Ramazan ayının mütemmim cüzü mukabele programı, YEKDER bünyesinde dinamik bir hale gelerek gönüllere şifa oluyor. Geçtiğimiz yıl, “Kur’ân’da Ahlaki Değerler Meali” ile Ramazan ayının her gününde okunan cüz içerisinden seçilen bir ahlaki temanın hasbihal edilmesiyle gerçekleştirilen programda birçok hoca konuk oldu. Katılımcıların yoğun ilgi gösterdiği program bir hayli beğeni aldı.
Heyecanla beklenen Ramazan mukabelesinde bu yıl, her bir gün için seçilen farklı bir ahlak konusu farklı bir hoca tarafından hasbihal edilmekte. Titizlikle yürütülen çalışma nihayetinde ortaya çıkan programın temelini “tıbb-ı ruhani” kavramı oluşturdu.
Ayşe Esra Şahyar’ın “Tıbb-ı Nebevi” başlıklı semineri ile 1 Nisan’da açılışı yapılan program 2 Nisan’da mukabele ve hasbihal şeklinde çevrimiçi (online) olarak devam etti.
Sunumunda insanı bilgi üreten bir varlık olarak tanımlayan Ayşe Esra Şahyar, “Tıbb-ı nebevinin tıp tarihi açısından çok büyük önemi vardır. Dönemin tıp tarihine dair bilgi verir. Coğrafya şartları da göz önünde bulundurulduğunda tavsiyeleri genel geçer olarak almak doğru olmaz. Tıbb-ı nebevi, hastalığa şifa arama, şifayı Allah’tan bekleme ve dönemin en iyi tabibine gitmeyi içerir. Tıp, insanlığın ortak mirasıdır.” dedi.
Ramazan ayının birinci gününde Hayrunnisa İstekli’nin “Kalplerde Hastalık Bulunması” konusundaki hasbihâli ile mukabeleye başlayan programın tilaveti Fatma Sultan Özdemir tarafından gerçekleştirilmekte.
Hasbihâlinde maraz kavramını insana mahsus olmak üzere itidalin dışına çıkmak olarak tanımlayan Hayrunnisa İstekli, tıpkı bedensel hastalıkların insanda hareket kısıtına sebep olduğu gibi kalpte yer edinen hastalıkların da kişinin şahsiyetindeki zarar sebebiyle varması gereken yerlere ulaşmasını engellediğini ifade etti. İstekli, “Nasıl ki bedensel hastalıkları tedavi etmek için seferber oluyoruz, kalbi hastalıklar için de benzer çabayı göstermeliyiz.” diyerek sözlerini tamamladı.
İkinci günün hasbihâl konuğu “Allah’ın Boyası (Sıbğatallah)” başlığı ile Nimet Yılmaz oldu.
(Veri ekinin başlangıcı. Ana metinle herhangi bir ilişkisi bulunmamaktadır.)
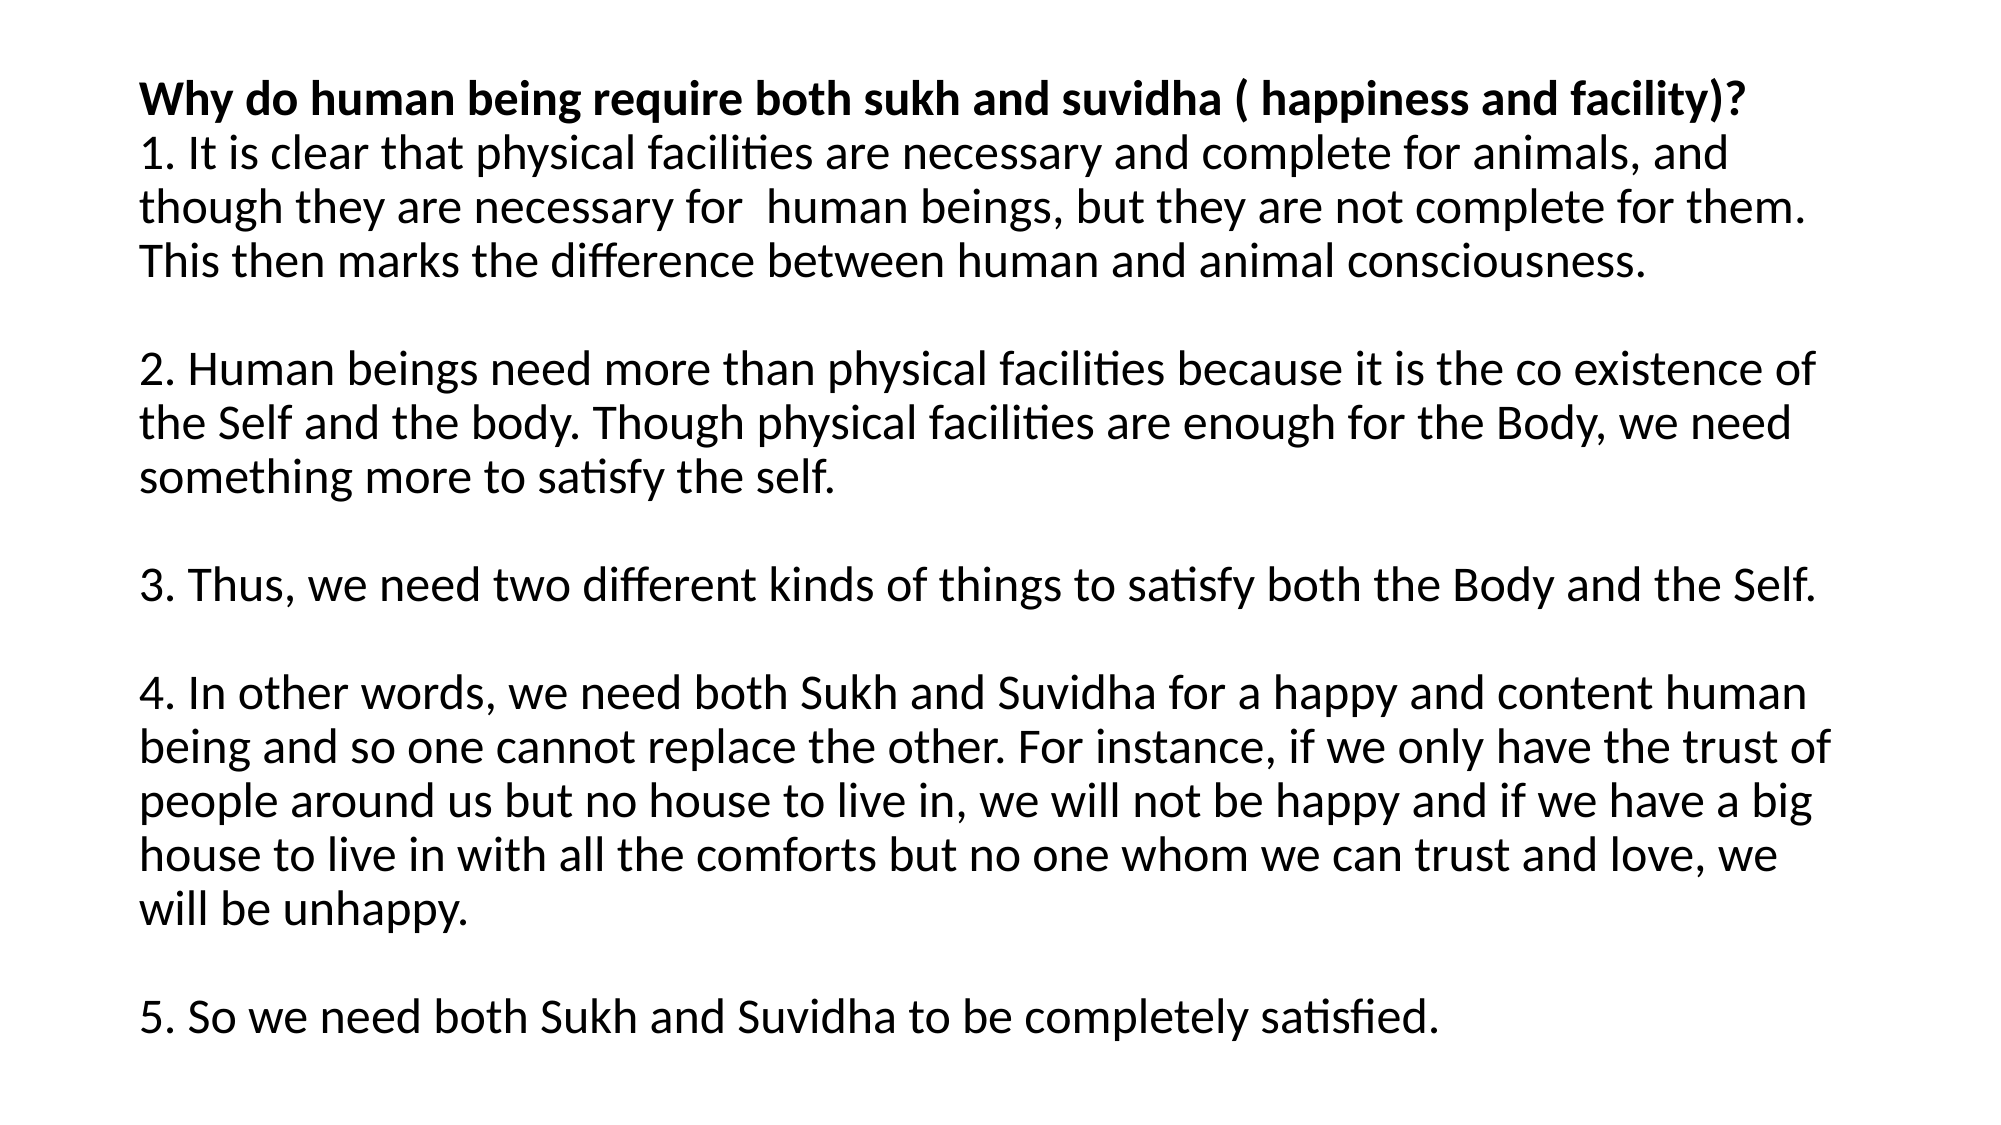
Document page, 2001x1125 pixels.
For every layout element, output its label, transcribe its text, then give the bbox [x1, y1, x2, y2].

title Why do human being require both sukh and suvidha ( happiness and facility)? 1. It is clear that physical facilities are necessary and complete for animals, and though they are necessary for human beings, but they are not complete for them. This then marks the difference between human and animal consciousness. 2. Human beings need more than physical facilities because it is the co existence of the Self and the body. Though physical facilities are enough for the Body, we need something more to satisfy the self. 3. Thus, we need two different kinds of things to satisfy both the Body and the Self. 4. In other words, we need both Sukh and Suvidha for a happy and content human being and so one cannot replace the other. For instance, if we only have the trust of people around us but no house to live in, we will not be happy and if we have a big house to live in with all the comforts but no one whom we can trust and love, we will be unhappy. 5. So we need both Sukh and Suvidha to be completely satisfied. [123, 65, 1849, 1060]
Allah’ın boyası tabirini bireysel ve toplumsal kimlik olarak tanımlayan Yılmaz, “Ayette ‘Allah’tan güzel boya vuran kim olabilir?’ cümlesi O’ndan başka boya vurmak isteyenlerin de olduğuna işaret ediyor. İnsanı en çok zorlayan boya ise maksadını aşmış sudur, vaftiz amacı taşır.” dedi.
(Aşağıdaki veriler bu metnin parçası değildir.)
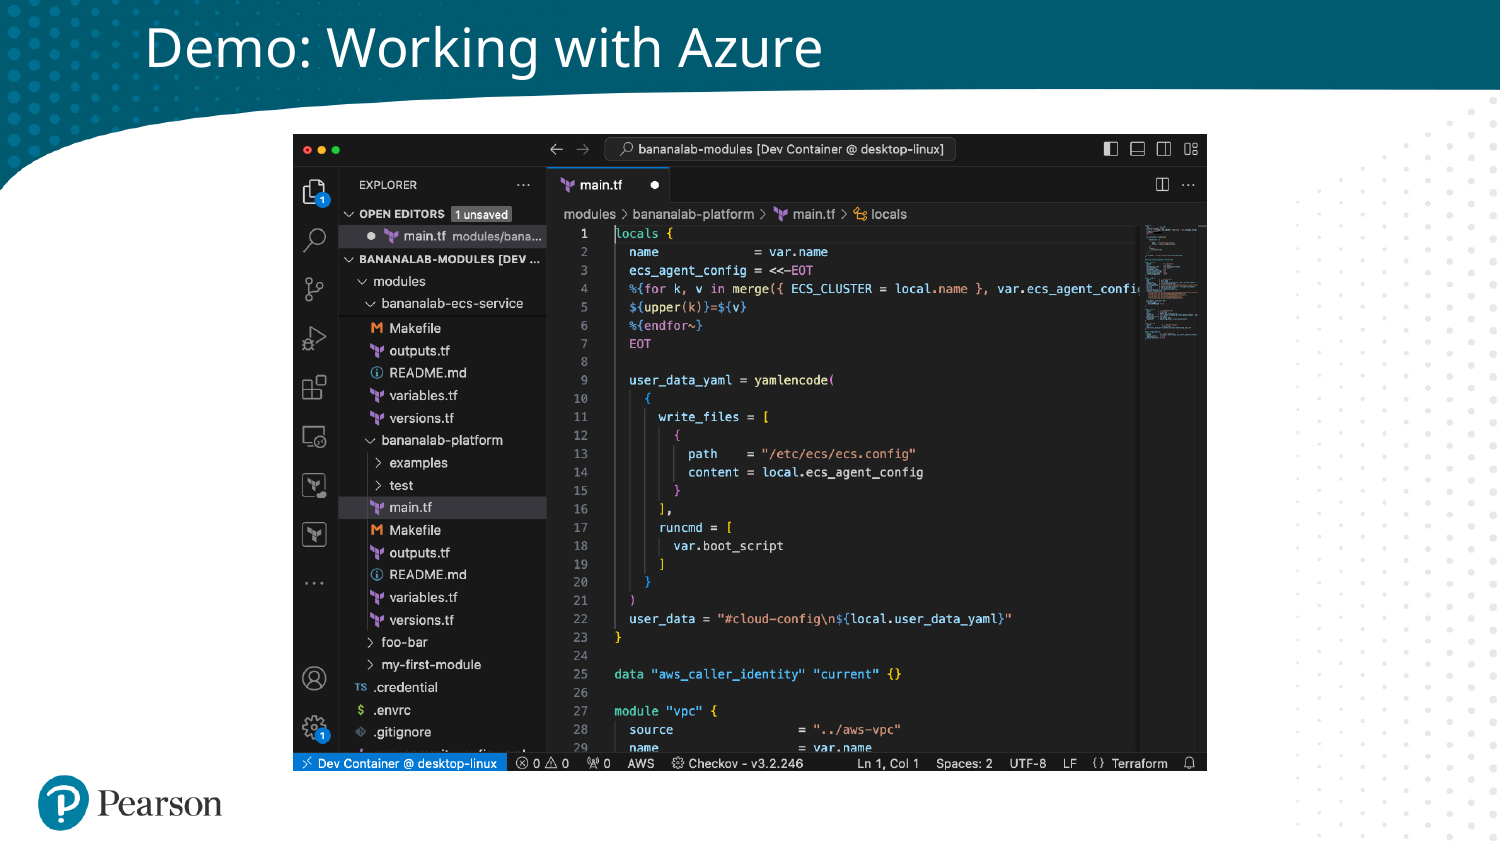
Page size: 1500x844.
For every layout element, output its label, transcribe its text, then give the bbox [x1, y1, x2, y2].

title Demo: Working with Azure [130, 6, 1369, 98]
picture [0, 90, 1500, 844]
Henim Demirhan’ın konuk olduğu “Kainat Nizamında İnsanın Ameli” hasbihalinde insanın her şeyden önce kainat nizamını tanımalıdır, tavsiyesinde bulunarak “Dünya kana kana içilecek bir yer değildir, böyle düşünürsek kainat nizamına uyum sağlamak mümkün olur.” dedi.